**What to do**
A) Return the part of the wild garlic pasta recipe from "1 bunch wild" up to and including "torn and pulsed)", word for word.
B) From the wild garlic pasta recipe, list the main ingredient named on each line under the "Ingredients" heading.

**Excerpted text**
Wild garlic — also called ramps — has a short season and an intensity that sits somewhere between garlic and scallion. It's milder than cured garlic but more complex, with a green, almost grassy note that works beautifully in pasta. Combined with curly kale and finished with toasted breadcrumbs and a squeeze of Cara Cara orange, this is a weeknight pasta that tastes like it took far more effort than it did.
Ingredients
12 oz spaghetti or linguine (Janie's Mill pasta flour works beautifully here if you're making fresh)
1 bunch wild garlic (ramps), roots trimmed, leaves and bulbs separated
4–5 large curly kale leaves, stems removed, leaves torn into bite-sized pieces
3 tablespoons olive oil, divided
½ cup coarse breadcrumbs (day-old sourdough, torn and pulsed)

**Dataset extract**
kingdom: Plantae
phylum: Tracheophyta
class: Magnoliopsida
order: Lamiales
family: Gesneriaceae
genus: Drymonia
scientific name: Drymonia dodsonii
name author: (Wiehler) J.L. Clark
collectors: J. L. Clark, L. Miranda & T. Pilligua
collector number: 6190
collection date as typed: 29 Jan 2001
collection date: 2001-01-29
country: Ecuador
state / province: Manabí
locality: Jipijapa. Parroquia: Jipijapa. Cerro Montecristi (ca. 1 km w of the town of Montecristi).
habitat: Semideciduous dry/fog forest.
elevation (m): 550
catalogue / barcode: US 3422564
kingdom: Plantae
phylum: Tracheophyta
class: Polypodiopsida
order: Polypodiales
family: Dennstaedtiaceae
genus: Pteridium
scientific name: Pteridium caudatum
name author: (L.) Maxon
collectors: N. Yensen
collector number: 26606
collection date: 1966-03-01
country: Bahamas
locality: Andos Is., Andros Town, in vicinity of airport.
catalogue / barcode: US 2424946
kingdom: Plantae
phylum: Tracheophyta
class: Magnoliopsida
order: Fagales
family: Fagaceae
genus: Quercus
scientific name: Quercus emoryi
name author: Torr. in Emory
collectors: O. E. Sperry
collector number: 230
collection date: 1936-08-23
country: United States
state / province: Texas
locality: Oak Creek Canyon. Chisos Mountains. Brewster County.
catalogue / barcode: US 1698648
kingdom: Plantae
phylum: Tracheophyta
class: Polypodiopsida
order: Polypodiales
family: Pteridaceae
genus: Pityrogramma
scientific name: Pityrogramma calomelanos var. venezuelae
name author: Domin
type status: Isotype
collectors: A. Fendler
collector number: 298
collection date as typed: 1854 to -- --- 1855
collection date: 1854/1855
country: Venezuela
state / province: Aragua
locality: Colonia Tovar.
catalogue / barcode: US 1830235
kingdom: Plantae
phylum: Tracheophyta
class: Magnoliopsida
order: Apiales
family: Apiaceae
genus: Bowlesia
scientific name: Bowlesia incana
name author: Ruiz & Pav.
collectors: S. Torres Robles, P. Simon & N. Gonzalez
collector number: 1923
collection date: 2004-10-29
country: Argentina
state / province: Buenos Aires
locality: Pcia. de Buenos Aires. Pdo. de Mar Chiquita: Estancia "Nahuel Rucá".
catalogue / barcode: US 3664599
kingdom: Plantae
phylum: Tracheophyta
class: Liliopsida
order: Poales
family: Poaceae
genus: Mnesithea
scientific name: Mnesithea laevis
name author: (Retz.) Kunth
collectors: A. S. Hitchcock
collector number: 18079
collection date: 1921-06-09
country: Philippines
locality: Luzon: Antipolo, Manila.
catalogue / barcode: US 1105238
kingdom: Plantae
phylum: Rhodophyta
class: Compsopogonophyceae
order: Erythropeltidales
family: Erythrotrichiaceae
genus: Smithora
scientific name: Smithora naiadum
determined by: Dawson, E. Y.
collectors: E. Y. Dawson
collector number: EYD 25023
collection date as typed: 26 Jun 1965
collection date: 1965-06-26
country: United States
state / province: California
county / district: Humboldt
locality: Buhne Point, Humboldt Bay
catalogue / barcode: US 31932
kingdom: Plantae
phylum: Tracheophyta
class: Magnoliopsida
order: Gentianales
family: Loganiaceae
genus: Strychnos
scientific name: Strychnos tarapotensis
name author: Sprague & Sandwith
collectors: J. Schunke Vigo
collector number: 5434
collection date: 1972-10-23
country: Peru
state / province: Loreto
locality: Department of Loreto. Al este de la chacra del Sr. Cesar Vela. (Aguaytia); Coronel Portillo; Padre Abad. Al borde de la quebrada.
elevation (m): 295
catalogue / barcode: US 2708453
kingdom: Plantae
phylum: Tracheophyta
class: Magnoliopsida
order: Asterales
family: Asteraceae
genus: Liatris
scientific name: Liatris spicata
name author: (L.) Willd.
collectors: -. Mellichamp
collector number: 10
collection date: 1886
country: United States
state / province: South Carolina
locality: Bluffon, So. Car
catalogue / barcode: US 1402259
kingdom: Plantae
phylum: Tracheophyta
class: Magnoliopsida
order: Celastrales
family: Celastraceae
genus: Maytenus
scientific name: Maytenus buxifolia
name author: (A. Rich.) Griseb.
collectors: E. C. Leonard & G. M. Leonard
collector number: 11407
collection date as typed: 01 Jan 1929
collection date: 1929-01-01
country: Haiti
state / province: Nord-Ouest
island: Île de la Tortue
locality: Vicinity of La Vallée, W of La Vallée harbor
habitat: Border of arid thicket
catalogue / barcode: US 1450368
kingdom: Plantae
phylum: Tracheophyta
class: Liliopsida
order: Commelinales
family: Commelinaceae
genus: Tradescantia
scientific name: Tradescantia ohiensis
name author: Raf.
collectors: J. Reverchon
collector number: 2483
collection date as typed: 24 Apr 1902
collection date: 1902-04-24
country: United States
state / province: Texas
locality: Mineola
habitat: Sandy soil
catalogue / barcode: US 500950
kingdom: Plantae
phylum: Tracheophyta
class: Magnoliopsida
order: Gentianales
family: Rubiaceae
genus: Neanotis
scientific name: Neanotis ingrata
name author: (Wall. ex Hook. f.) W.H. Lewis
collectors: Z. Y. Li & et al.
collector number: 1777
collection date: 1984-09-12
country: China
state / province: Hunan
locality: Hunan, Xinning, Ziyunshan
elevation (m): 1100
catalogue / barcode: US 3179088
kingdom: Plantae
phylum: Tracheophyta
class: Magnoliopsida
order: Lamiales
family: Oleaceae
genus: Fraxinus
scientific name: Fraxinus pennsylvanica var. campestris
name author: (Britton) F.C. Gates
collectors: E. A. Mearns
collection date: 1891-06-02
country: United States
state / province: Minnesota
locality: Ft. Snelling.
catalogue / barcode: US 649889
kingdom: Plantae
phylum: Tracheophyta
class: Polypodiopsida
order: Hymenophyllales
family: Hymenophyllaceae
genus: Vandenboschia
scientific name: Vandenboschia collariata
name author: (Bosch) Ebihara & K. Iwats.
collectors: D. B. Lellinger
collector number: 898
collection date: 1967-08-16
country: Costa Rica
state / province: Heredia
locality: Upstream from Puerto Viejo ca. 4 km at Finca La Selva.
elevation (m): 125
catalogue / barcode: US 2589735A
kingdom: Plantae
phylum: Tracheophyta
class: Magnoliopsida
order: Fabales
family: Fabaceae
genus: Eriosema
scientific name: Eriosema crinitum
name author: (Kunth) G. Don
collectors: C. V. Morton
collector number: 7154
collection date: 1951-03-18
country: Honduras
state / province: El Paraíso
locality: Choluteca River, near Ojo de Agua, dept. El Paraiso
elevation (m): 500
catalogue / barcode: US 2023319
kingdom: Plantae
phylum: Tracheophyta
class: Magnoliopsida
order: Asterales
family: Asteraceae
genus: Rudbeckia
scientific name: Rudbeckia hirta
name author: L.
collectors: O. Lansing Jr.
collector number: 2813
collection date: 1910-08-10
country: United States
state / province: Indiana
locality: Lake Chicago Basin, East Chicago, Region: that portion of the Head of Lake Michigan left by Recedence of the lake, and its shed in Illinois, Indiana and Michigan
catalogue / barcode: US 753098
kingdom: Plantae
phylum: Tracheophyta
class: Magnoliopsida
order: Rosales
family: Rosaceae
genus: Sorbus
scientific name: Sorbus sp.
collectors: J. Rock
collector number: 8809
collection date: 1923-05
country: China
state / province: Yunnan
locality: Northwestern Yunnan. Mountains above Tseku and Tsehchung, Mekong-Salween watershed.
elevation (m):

**Task responses**
A)
1 bunch wild garlic (ramps), roots trimmed, leaves and bulbs separated
4–5 large curly kale leaves, stems removed, leaves torn into bite-sized pieces
3 tablespoons olive oil, divided
½ cup coarse breadcrumbs (day-old sourdough, torn and pulsed)

B)
- Spaghetti or linguine
- Wild garlic (ramps)
- Curly kale
- Olive oil
- Coarse breadcrumbs